▶ [DIRECTIVE]:
Filter the entries for lines with the word "that".
++++ SUPPLIED ENTRIES
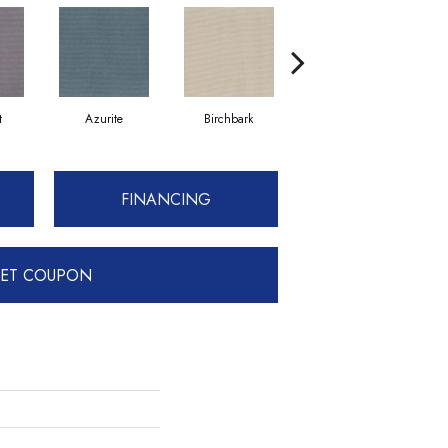
t
Azurite
Birchbark
Blossom
FINANCING
ET COUPON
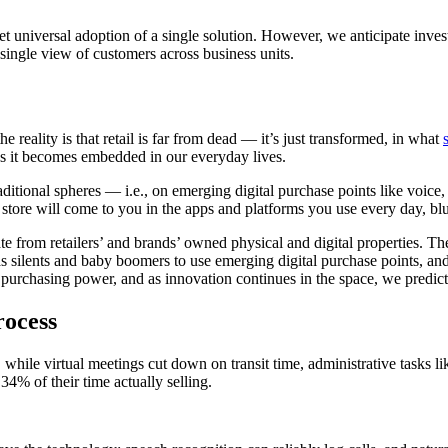
 yet universal adoption of a single solution. However, we anticipate inv
, single view of customers across business units.
 reality is that retail is far from dead — it’s just transformed, in what
s it becomes embedded in our everyday lives.
raditional spheres — i.e., on emerging digital purchase points like voice
e store will come to you in the apps and platforms you use every day, blu
 from retailers’ and brands’ owned physical and digital properties. The
 as silents and baby boomers to use emerging digital purchase points, an
purchasing power, and as innovation continues in the space, we predict
rocess
while virtual meetings cut down on transit time, administrative tasks l
34% of their time actually selling.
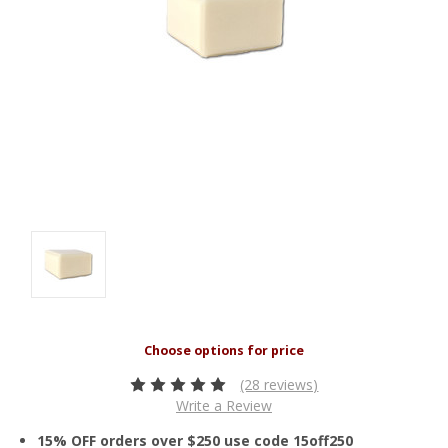
(28 reviews)
Write a Review
15% OFF orders over $250 use code 15off250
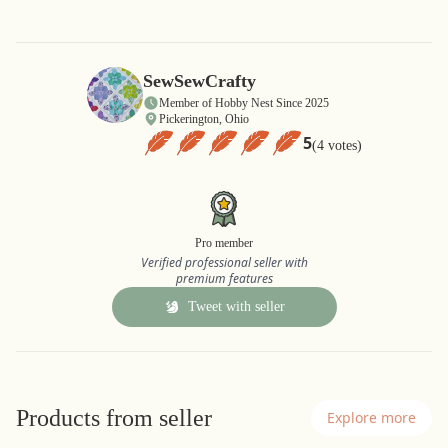
SewSewCrafty
Member of Hobby Nest Since 2025
Pickerington, Ohio
5
(4 votes)
Pro member
Verified professional seller with
premium features
Tweet with seller
Products from seller
Explore more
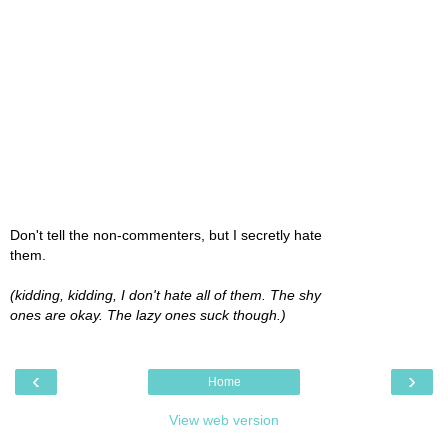
Don't tell the non-commenters, but I secretly hate
them.
(kidding, kidding, I don't hate all of them. The shy
ones are okay. The lazy ones suck though.)
‹
›
Home
View web version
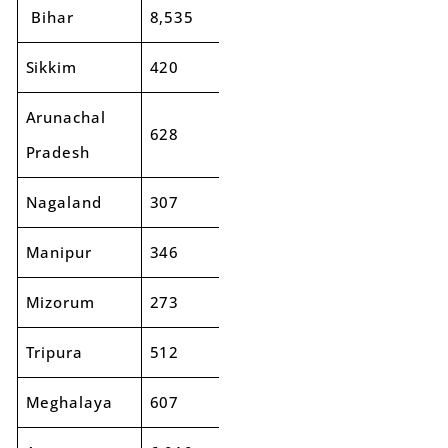
Bihar
8,535
9,925
16%
Sikkim
420
399
-5%
Arunachal
628
567
-10%
Pradesh
Nagaland
307
296
-4%
Manipur
346
348
1%
Mizorum
273
264
-3%
Tripura
512
578
13%
Meghalaya
607
646
6%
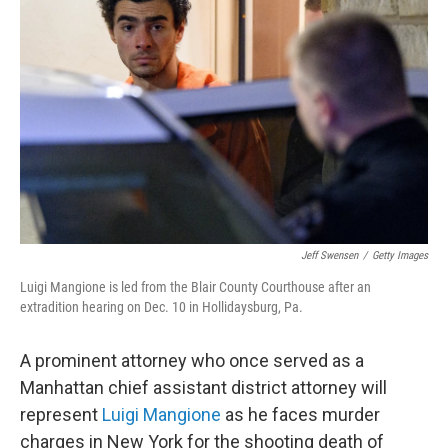
o
e
d
o
r
I
k
n
Jeff Swensen
/
Getty Images
Luigi Mangione is led from the Blair County Courthouse after an
extradition hearing on Dec. 10 in Hollidaysburg, Pa.
A prominent attorney who once served as a
Manhattan chief assistant district attorney will
represent
Luigi Mangione
as he faces murder
charges in New York for the shooting death of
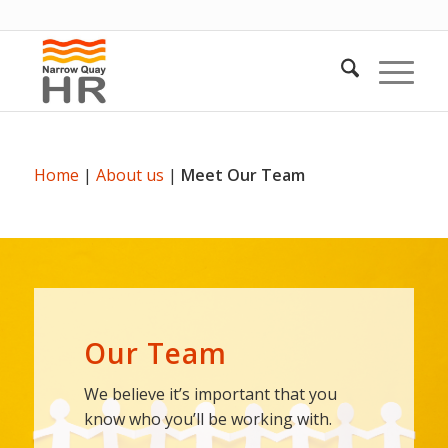
Home
|
About us
|
Meet Our Team
Our Team
We believe it’s important that you
know who you’ll be working with.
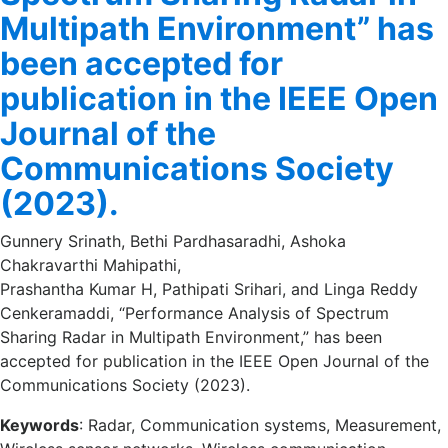
Multipath Environment” has
been accepted for
publication in the IEEE Open
Journal of the
Communications Society
(2023).
Gunnery Srinath, Bethi Pardhasaradhi, Ashoka
Chakravarthi Mahipathi,
Prashantha Kumar H, Pathipati Srihari, and Linga Reddy
Cenkeramaddi, “Performance Analysis of Spectrum
Sharing Radar in Multipath Environment,” has been
accepted for publication in the IEEE Open Journal of the
Communications Society (2023).
Keywords
: Radar, Communication systems, Measurement,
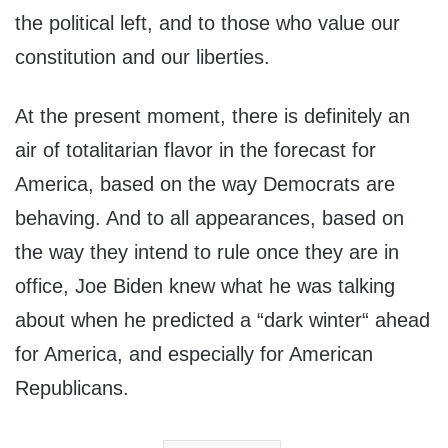
the political left, and to those who value our
constitution and our liberties.
At the present moment, there is definitely an
air of totalitarian flavor in the forecast for
America, based on the way Democrats are
behaving. And to all appearances, based on
the way they intend to rule once they are in
office, Joe Biden knew what he was talking
about when he predicted a “dark winter“ ahead
for America, and especially for American
Republicans.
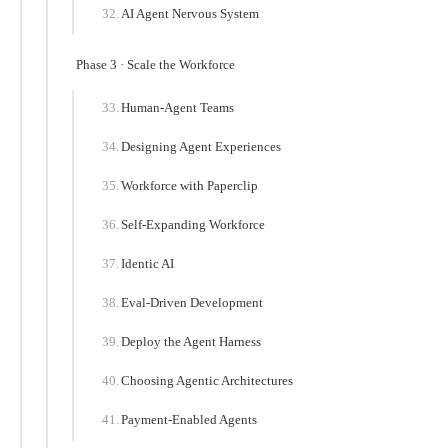
AI Agent Nervous System
Phase 3 · Scale the Workforce
Human-Agent Teams
Designing Agent Experiences
Workforce with Paperclip
Self-Expanding Workforce
Identic AI
Eval-Driven Development
Deploy the Agent Harness
Choosing Agentic Architectures
Payment-Enabled Agents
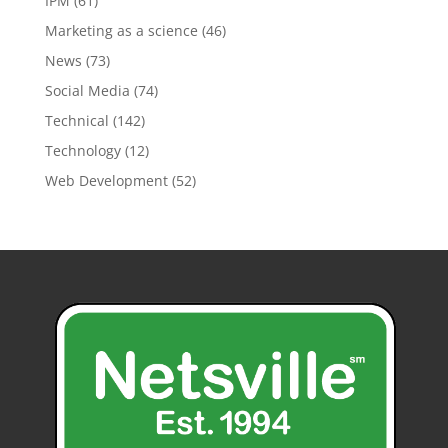
IPM
(61)
Marketing as a science
(46)
News
(73)
Social Media
(74)
Technical
(142)
Technology
(12)
Web Development
(52)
++++++++
▶ [ANSWER FOR THIS EXERCISE]:
 reality is that retail is far from dead — it’s just transformed, in what
We believe it’s important that you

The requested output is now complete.